Items from a dataset:
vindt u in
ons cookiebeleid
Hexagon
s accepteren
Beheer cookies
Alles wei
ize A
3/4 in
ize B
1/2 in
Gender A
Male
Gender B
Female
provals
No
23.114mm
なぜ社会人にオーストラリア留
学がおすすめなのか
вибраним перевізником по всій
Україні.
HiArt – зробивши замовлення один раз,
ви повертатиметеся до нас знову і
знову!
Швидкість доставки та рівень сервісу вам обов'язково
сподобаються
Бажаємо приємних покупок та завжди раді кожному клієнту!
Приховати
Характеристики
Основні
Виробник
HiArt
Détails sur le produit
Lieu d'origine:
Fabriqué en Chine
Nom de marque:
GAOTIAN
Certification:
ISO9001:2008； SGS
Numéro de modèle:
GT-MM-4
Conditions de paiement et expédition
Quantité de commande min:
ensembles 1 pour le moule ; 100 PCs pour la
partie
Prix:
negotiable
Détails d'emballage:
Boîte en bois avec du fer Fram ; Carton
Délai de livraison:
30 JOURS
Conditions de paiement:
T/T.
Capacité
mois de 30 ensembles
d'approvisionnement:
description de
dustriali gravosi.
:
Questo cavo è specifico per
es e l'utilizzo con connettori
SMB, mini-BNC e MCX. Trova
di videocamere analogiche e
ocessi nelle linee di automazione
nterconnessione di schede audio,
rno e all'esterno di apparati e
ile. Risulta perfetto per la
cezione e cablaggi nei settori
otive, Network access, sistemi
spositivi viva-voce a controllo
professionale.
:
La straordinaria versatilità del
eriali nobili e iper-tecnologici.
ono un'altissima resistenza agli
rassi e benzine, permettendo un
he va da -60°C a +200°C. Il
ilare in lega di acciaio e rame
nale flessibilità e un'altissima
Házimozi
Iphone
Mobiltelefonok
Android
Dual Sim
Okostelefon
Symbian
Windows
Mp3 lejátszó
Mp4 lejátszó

Task requirements:
Determine the number of lines in the data that contain "ensembles" as a word or string, and state only that number.

The answer:
2